- **PERINTAH TUGAS**:
Perbarui baris-baris dalam materi di bawah, mulai dari baris yang memuat "pandangan umum 8 Fraksi-fraksi DPRD Kabupaten" sampai baris yang memuat "Pembentukan Dana Cadangan", dengan mengganti "juru bicara" menjadi "perwakilan". Tulis ulang hanya baris-baris itu tanpa perubahan lain.

- **MATERI TUGAS**:
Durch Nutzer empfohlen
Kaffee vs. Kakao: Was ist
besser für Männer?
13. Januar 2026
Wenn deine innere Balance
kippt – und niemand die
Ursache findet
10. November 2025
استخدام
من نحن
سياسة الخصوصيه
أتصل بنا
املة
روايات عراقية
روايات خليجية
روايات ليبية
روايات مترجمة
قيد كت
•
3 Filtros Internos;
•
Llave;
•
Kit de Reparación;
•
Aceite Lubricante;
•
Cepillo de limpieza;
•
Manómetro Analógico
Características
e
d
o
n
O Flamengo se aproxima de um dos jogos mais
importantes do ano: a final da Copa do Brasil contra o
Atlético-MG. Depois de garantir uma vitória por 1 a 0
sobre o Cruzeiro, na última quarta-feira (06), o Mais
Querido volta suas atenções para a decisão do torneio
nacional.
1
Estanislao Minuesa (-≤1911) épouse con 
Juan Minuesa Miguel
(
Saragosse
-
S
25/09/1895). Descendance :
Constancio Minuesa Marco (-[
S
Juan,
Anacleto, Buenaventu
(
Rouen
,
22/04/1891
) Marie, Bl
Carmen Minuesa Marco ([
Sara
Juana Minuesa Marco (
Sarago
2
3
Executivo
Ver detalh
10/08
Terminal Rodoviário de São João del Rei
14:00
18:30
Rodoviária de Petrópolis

...

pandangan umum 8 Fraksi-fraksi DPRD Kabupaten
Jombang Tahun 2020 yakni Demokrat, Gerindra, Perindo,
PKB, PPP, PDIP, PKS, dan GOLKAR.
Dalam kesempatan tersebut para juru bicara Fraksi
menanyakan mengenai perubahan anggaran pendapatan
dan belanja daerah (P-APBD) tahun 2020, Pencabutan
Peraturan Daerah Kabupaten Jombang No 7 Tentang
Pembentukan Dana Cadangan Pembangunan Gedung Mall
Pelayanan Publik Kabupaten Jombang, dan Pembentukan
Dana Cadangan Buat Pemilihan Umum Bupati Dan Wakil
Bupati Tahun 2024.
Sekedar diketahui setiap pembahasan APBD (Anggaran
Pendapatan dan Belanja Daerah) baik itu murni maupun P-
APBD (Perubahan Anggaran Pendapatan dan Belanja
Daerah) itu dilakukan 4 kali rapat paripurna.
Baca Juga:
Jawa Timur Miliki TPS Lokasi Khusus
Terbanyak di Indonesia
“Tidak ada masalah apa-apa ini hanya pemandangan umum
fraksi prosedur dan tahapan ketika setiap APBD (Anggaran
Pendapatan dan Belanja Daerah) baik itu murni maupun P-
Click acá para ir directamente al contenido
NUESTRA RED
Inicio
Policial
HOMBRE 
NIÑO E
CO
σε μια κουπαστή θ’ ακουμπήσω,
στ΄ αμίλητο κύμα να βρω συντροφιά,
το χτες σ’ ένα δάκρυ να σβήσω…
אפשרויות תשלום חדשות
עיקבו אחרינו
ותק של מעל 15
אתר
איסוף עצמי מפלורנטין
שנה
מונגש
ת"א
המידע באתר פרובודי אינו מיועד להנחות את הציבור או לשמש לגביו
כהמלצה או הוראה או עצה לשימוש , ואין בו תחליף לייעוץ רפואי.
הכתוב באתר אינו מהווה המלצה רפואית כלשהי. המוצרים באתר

- **JAWABAN LATIHAN**:
pandangan umum 8 Fraksi-fraksi DPRD Kabupaten
Jombang Tahun 2020 yakni Demokrat, Gerindra, Perindo,
PKB, PPP, PDIP, PKS, dan GOLKAR.
Dalam kesempatan tersebut para perwakilan Fraksi
menanyakan mengenai perubahan anggaran pendapatan
dan belanja daerah (P-APBD) tahun 2020, Pencabutan
Peraturan Daerah Kabupaten Jombang No 7 Tentang
Pembentukan Dana Cadangan Pembangunan Gedung Mall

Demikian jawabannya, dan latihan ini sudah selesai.